Laboy Gómez escogió dedicárselo a Martorell Cardona, ya que entendió que representaba mejor el Museo, por tratarse de un área “polifónica, tiene mucha resonancia, hay distintos tipos de arte, este hombre recoge en parte las muchas voces”.
“Otra cosa que me llama la atención de él (Martorell Cardona) es que es muy comunicador y yo lo que quiero enseñarles a los jóvenes es que no basta ser un duro (en su especialidad) sino que (también) tiene que comunicar y este puede ser un buen ejemplo para ellos de un hombre que trabaja el arte y que comunica bien, que no le tiene miedo a la comunicación para ellos y la segunda razón es que él se ubicó en Ponce y lo que también queremos es reconocer el área sur”, detalló mientras caminaba por el Museo.
En el futuro cercano, se abrirían las puertas del Museo al público. Mientras tanto, su ubicación en la escuela lo mantendrá “vivo”, en paralelo con nuestra historia, en constante desarrollo y evolución.

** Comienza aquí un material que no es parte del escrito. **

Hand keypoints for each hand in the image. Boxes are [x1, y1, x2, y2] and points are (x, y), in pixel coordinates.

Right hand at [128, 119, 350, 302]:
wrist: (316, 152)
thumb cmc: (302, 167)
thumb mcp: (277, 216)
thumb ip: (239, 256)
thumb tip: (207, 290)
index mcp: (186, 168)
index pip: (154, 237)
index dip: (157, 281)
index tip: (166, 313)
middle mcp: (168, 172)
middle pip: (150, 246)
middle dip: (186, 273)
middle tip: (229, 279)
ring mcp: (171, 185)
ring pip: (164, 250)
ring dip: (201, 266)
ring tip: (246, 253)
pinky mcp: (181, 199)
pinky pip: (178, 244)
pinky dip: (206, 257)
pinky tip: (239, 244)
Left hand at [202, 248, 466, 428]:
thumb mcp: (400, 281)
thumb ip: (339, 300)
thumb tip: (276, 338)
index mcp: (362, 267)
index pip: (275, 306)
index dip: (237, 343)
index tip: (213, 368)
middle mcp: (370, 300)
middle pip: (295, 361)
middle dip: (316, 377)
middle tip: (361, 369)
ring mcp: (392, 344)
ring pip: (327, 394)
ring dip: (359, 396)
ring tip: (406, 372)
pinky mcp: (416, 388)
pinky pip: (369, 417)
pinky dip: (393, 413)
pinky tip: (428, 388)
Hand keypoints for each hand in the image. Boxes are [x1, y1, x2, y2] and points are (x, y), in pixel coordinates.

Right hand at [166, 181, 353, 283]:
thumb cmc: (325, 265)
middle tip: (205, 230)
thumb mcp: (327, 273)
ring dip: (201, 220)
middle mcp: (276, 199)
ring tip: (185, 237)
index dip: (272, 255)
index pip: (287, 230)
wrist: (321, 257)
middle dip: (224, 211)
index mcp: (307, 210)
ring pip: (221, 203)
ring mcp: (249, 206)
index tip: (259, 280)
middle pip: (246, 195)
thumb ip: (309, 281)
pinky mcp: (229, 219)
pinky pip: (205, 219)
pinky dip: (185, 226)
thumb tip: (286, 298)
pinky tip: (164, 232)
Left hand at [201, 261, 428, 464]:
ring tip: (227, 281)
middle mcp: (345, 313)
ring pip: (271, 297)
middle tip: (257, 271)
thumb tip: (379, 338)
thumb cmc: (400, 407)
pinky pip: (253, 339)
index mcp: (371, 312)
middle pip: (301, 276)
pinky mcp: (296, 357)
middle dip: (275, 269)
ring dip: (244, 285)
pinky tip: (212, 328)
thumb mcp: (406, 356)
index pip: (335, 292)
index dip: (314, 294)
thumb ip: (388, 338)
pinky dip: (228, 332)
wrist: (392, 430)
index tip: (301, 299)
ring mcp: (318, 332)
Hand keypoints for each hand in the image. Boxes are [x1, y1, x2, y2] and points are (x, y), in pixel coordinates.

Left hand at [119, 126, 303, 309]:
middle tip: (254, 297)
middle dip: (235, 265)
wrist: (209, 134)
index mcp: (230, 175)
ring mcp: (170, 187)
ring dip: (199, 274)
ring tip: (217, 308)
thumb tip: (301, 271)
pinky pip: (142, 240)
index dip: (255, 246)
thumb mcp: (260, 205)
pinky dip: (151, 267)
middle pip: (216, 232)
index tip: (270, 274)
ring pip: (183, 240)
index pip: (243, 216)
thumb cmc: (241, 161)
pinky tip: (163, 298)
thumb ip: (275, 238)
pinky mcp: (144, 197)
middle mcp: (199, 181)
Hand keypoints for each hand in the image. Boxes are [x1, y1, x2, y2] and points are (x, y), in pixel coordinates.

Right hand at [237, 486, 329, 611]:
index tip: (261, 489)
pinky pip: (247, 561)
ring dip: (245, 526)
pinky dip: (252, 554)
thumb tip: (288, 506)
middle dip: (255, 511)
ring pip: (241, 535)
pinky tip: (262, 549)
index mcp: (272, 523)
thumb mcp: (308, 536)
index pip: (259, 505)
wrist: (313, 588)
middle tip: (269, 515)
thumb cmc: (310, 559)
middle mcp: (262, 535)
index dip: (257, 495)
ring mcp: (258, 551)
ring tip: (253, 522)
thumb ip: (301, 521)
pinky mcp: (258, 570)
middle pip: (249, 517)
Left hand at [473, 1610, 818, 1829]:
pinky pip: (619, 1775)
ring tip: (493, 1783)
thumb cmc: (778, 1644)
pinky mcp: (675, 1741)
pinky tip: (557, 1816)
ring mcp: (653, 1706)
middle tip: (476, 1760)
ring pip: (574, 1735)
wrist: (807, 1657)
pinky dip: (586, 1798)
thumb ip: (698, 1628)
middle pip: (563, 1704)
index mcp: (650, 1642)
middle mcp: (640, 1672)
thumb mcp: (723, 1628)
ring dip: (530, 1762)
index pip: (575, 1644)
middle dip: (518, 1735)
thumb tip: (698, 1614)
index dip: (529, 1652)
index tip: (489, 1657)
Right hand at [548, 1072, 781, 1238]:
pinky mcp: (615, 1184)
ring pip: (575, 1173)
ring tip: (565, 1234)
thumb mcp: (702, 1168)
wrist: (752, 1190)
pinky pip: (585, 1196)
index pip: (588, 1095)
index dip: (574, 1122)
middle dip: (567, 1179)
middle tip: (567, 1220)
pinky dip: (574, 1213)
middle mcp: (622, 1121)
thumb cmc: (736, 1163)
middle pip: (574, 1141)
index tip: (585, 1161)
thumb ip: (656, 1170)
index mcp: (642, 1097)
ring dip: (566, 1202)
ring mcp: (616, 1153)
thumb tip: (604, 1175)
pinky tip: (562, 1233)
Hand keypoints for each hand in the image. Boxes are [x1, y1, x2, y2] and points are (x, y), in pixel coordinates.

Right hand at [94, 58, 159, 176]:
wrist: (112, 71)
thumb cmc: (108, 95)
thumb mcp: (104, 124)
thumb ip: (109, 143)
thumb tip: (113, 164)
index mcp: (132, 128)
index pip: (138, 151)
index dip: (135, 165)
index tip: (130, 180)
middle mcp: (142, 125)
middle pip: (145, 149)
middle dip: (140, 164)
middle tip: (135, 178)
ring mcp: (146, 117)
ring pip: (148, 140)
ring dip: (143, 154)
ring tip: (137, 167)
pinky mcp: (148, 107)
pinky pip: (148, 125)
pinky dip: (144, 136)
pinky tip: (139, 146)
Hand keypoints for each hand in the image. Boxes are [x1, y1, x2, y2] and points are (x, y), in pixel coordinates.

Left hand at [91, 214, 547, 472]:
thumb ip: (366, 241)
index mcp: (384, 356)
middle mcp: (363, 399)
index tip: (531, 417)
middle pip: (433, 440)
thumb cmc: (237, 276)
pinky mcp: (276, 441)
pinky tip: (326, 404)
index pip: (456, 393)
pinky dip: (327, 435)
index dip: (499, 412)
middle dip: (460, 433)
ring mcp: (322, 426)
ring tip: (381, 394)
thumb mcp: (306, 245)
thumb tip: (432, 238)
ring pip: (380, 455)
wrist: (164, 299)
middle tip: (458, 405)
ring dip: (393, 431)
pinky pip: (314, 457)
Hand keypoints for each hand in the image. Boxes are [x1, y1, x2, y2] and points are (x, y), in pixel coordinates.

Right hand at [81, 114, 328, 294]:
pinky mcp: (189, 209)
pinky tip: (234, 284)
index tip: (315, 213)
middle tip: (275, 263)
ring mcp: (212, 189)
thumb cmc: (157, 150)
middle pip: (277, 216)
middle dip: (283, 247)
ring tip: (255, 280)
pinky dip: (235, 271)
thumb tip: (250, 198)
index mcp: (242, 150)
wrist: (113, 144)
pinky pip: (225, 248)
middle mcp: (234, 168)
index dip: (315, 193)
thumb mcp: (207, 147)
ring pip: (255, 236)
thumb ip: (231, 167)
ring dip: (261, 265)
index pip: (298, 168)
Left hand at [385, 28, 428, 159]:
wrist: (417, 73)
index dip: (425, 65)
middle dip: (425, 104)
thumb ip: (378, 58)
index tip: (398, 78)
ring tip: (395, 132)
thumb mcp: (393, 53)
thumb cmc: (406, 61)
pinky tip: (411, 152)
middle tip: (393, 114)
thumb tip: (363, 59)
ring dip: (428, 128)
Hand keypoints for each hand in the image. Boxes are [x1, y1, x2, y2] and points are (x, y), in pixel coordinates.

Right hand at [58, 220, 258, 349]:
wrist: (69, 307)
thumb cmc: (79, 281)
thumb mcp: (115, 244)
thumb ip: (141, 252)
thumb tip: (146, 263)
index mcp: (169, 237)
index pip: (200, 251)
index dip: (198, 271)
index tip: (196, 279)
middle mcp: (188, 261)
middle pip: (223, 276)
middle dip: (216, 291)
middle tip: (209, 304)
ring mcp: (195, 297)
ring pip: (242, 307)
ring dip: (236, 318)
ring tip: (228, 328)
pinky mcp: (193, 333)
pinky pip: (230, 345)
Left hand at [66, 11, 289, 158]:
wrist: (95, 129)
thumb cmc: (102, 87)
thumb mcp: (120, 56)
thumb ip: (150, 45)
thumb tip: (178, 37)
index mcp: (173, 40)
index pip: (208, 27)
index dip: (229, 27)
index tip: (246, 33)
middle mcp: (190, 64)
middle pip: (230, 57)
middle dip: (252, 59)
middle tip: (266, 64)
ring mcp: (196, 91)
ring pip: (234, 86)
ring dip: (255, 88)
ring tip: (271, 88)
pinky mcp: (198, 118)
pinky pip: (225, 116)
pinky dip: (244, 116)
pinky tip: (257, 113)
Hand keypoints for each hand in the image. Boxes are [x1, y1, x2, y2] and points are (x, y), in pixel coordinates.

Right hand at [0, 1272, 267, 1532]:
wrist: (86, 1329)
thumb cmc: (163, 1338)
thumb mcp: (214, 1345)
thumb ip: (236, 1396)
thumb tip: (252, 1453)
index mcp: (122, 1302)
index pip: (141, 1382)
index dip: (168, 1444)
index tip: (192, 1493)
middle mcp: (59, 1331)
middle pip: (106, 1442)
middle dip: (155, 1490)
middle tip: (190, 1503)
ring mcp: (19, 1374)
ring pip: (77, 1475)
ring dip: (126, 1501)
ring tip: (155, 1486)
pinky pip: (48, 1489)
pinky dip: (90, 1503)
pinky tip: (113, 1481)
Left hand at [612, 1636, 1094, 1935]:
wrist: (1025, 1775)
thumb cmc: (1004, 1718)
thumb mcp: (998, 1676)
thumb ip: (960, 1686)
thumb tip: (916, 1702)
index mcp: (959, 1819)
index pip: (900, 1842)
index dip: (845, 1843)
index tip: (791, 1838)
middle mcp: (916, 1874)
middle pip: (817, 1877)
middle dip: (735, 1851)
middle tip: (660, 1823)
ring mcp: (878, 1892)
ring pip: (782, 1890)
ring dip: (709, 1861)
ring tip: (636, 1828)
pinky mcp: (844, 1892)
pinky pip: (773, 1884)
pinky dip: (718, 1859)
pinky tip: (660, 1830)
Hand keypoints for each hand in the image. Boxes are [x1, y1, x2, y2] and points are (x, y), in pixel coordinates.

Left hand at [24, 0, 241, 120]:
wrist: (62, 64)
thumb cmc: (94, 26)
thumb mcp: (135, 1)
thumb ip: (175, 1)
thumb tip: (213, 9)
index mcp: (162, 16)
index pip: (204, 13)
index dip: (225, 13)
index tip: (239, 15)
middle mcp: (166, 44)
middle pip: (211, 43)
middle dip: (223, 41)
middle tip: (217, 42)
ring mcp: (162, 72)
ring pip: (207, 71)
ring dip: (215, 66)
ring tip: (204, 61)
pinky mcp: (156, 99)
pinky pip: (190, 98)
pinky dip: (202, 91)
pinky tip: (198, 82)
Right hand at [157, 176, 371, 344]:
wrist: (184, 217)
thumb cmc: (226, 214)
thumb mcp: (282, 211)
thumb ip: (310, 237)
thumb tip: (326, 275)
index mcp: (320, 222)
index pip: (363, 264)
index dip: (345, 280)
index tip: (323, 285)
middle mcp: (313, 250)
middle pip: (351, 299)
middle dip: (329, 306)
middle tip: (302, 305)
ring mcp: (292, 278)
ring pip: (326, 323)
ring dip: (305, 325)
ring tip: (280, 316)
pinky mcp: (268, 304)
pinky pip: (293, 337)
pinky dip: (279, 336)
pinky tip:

“(El Museo) ayuda a…repasar quiénes son, a repasar cuáles son sus raíces, personas del pasado que ellos quizás no han escuchado, y eso los ayuda un poco a entenderse en el presente. Aunque uno piensa que ellos están analizando otras cosas en la vida…están interesados en esto”, admitió al resaltar que estudiantes que dicen perder el enfoque en el salón de clases piden pasar tiempo para reflexionar en el museo.